▶ Data provided
- Opening Delimiter -

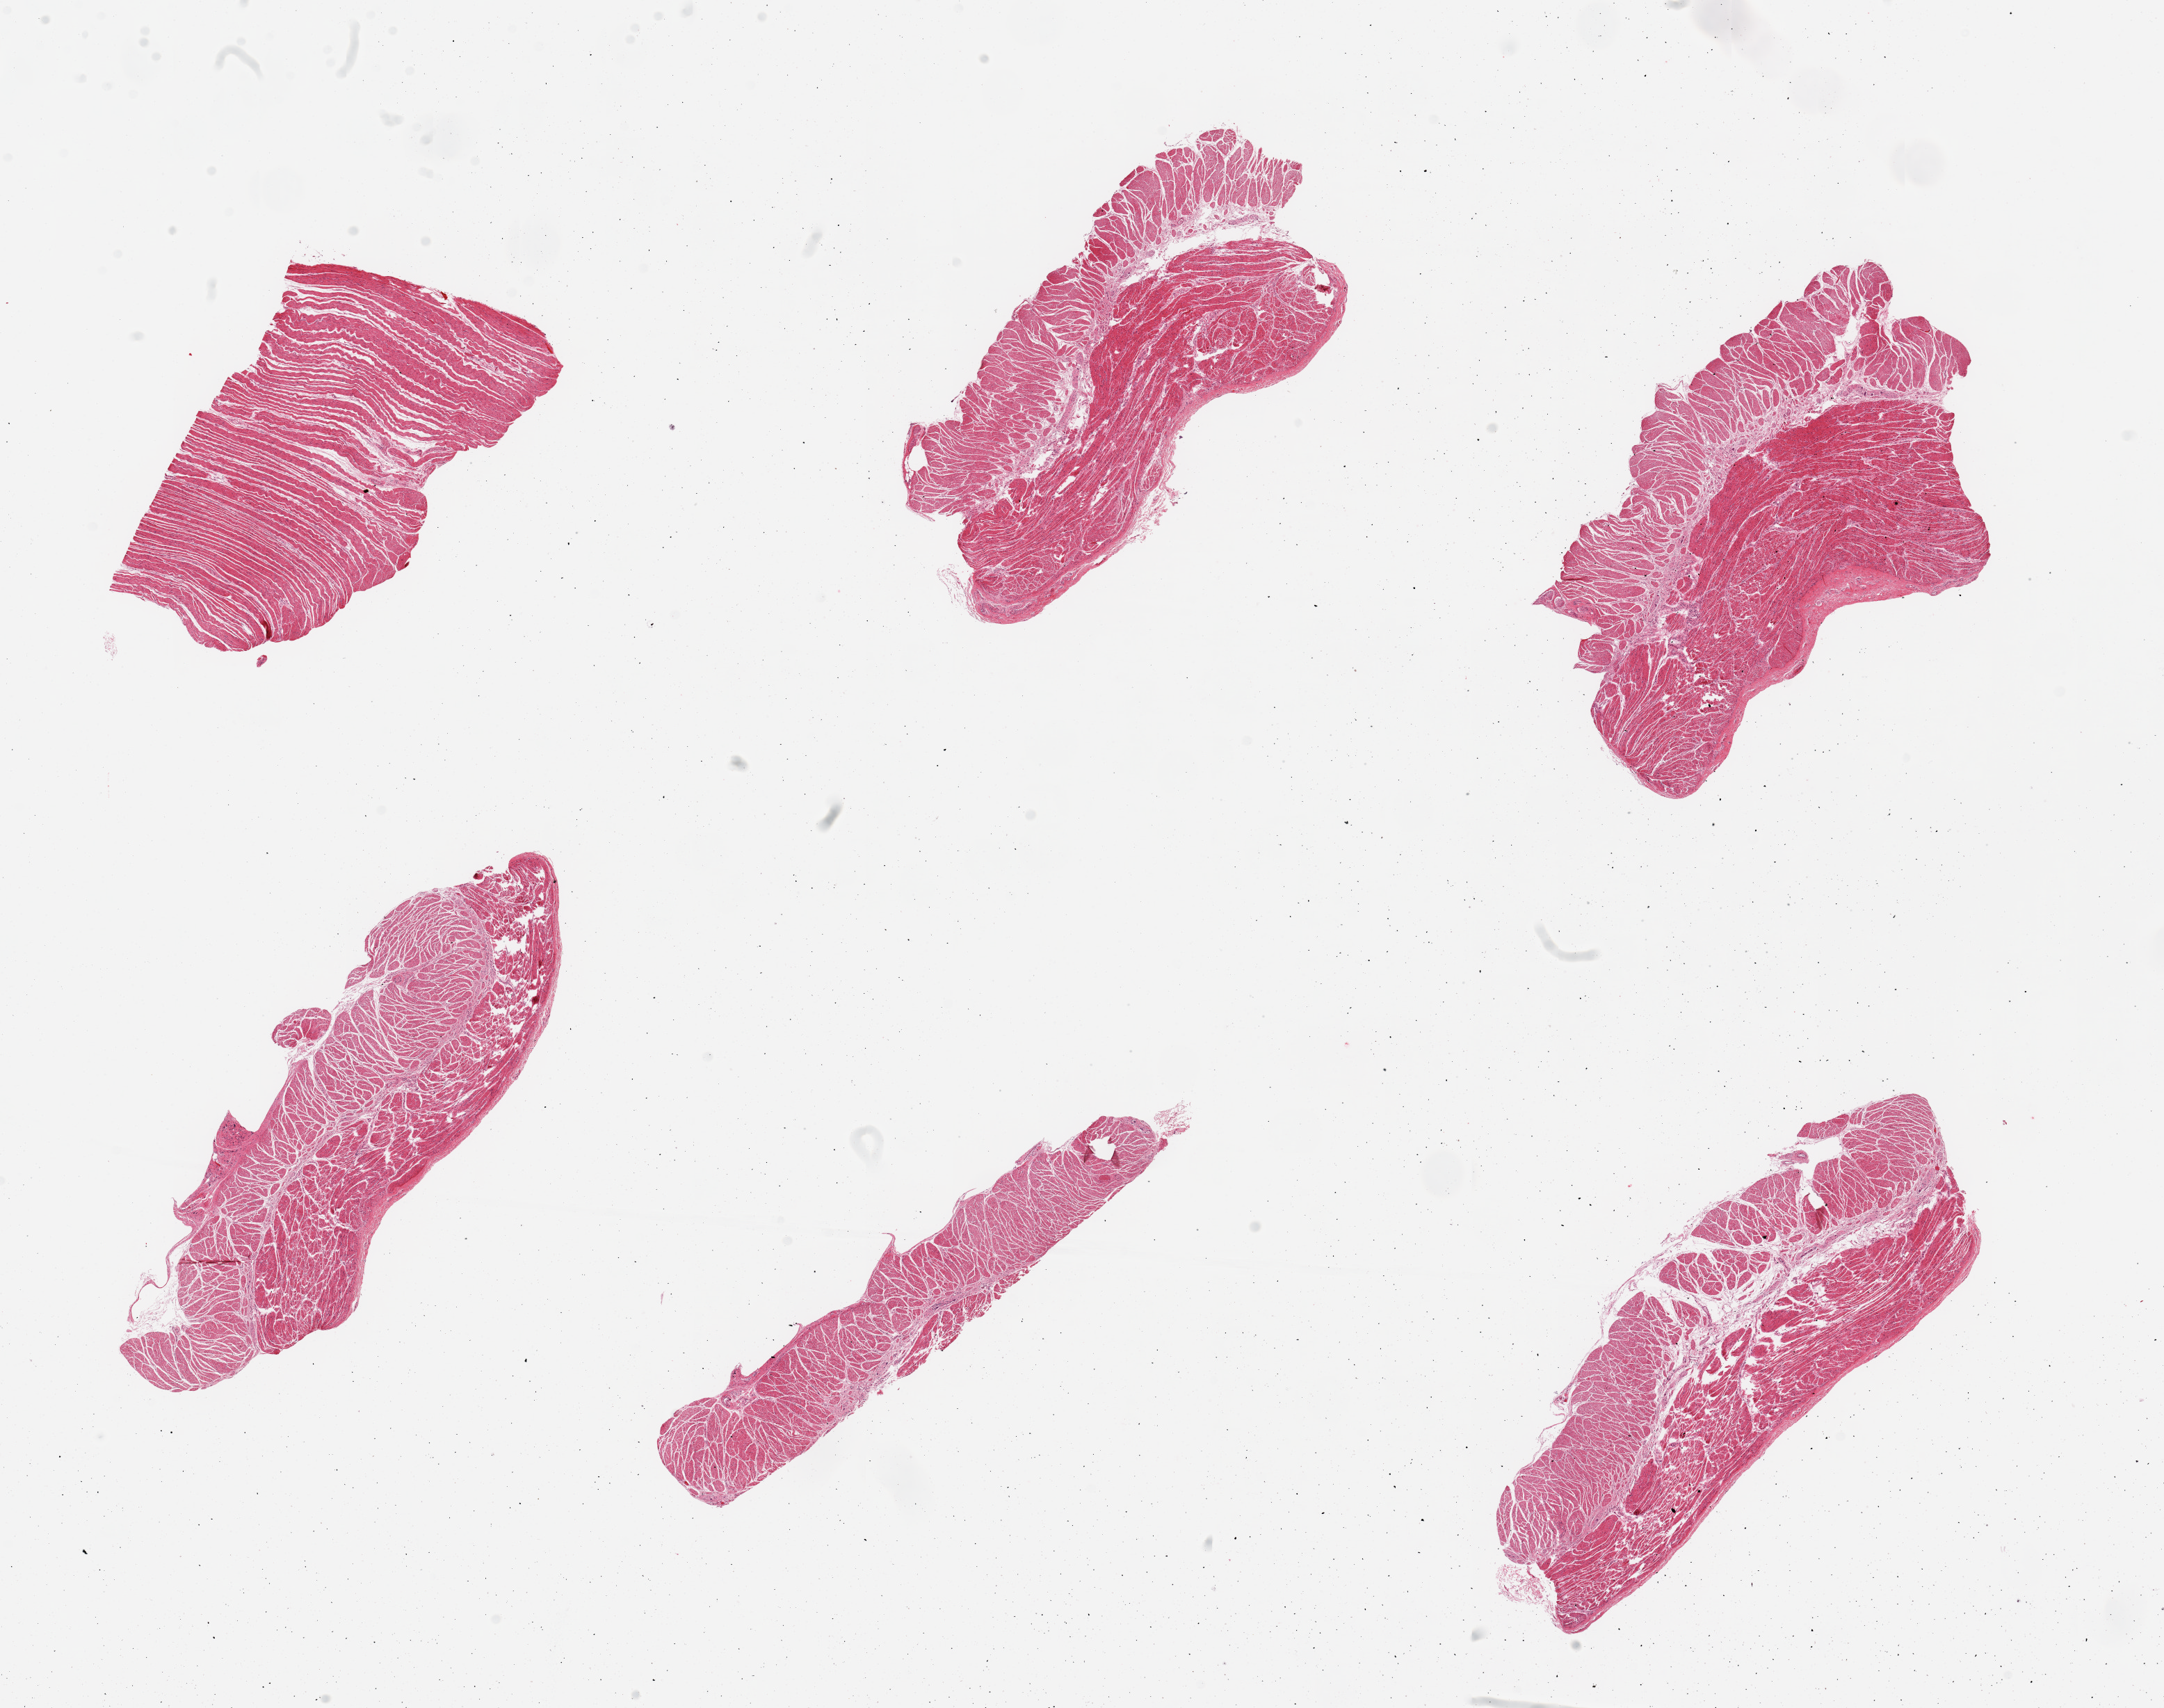
H&E whole-slide image, whole scanned area (about 24.6 x 19.4 mm, from a 20x scan) shown as a low-resolution overview, PAXgene-fixed paraffin-embedded (PFPE) section, target tissue: esophageal muscle, tissue donor sample.
Reviewer comment on this tissue sample: 6 pieces; well trimmed.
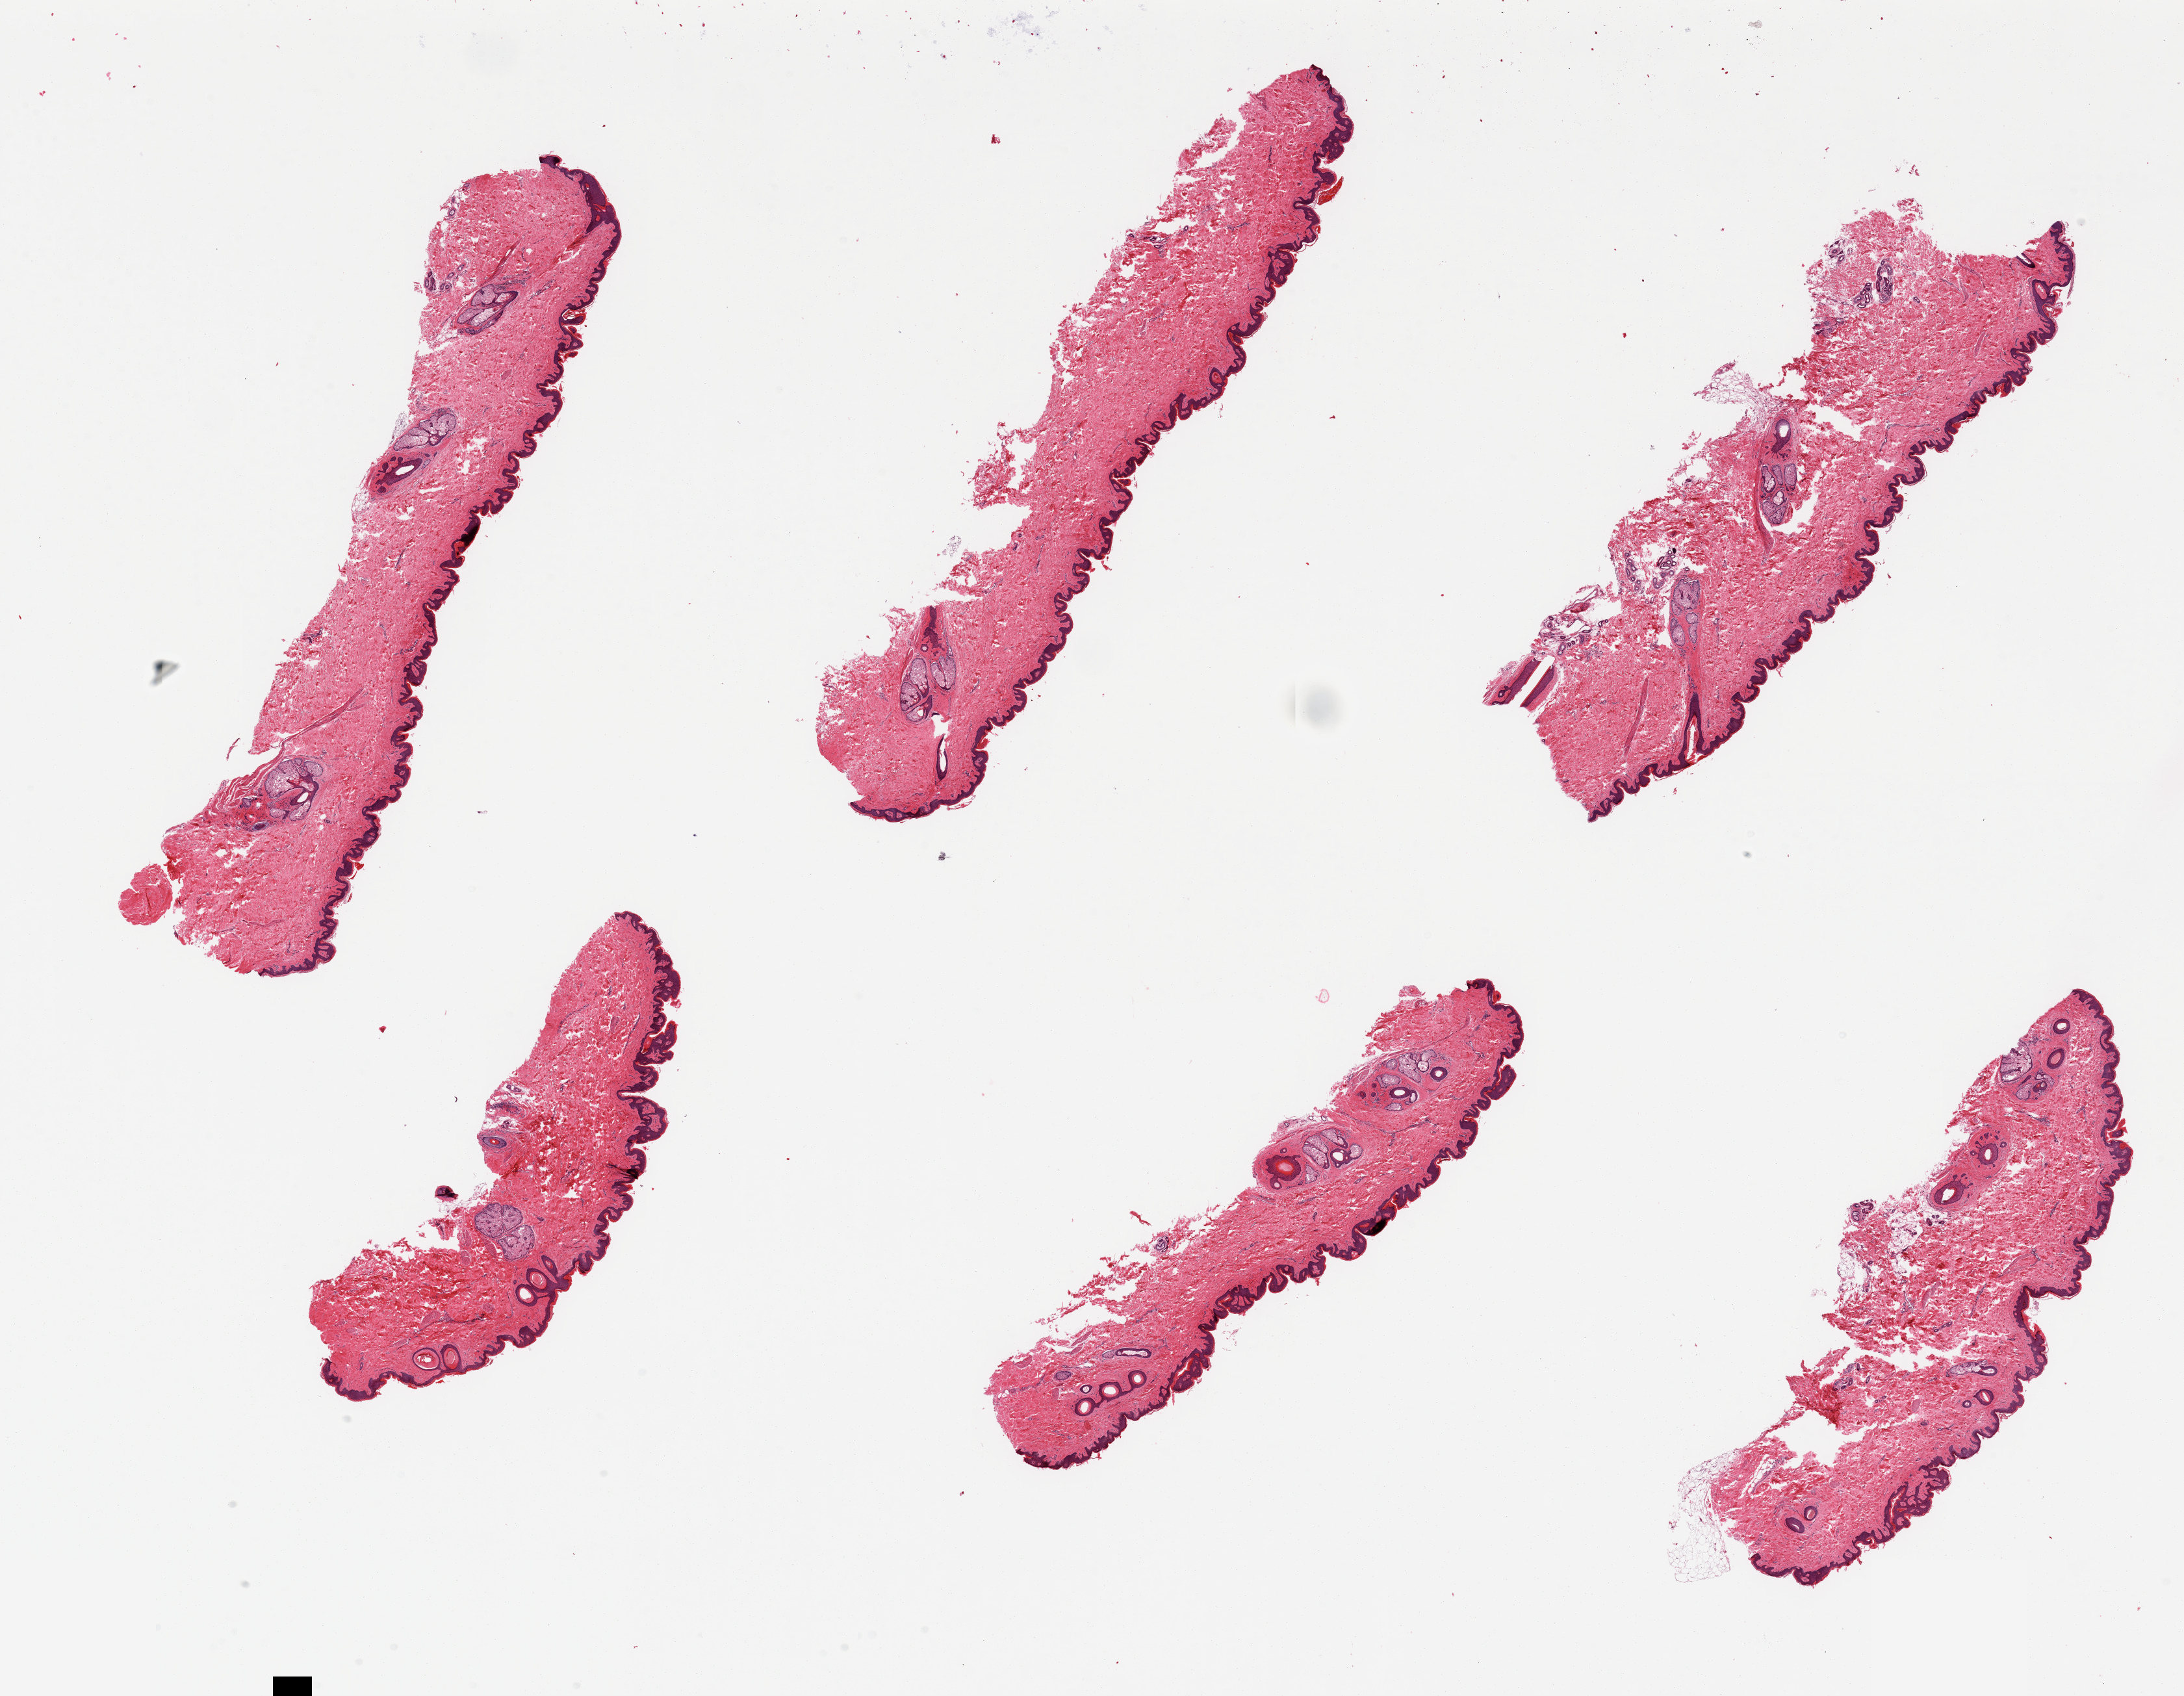
Hematoxylin and eosin (H&E) whole-slide image, brightfield — whole scanned area (about 26.6 x 20.6 mm) shown as a low-resolution overview. PAXgene-fixed, paraffin-embedded tissue. Sampled site (target tissue): skin of suprapubic region. Donor tissue sample. Male donor.
* review note (as recorded): 6 pieces; ~ 5% internal (periadnexal) fat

- Closing Delimiter -

▶ What the exercise asks
Would you retype the material exactly, omitting each picture?

▶ Task output
H&E whole-slide image, whole scanned area (about 24.6 x 19.4 mm, from a 20x scan) shown as a low-resolution overview, PAXgene-fixed paraffin-embedded (PFPE) section, target tissue: esophageal muscle, tissue donor sample.
Reviewer comment on this tissue sample: 6 pieces; well trimmed.
Hematoxylin and eosin (H&E) whole-slide image, brightfield — whole scanned area (about 26.6 x 20.6 mm) shown as a low-resolution overview. PAXgene-fixed, paraffin-embedded tissue. Sampled site (target tissue): skin of suprapubic region. Donor tissue sample. Male donor.
* review note (as recorded): 6 pieces; ~ 5% internal (periadnexal) fat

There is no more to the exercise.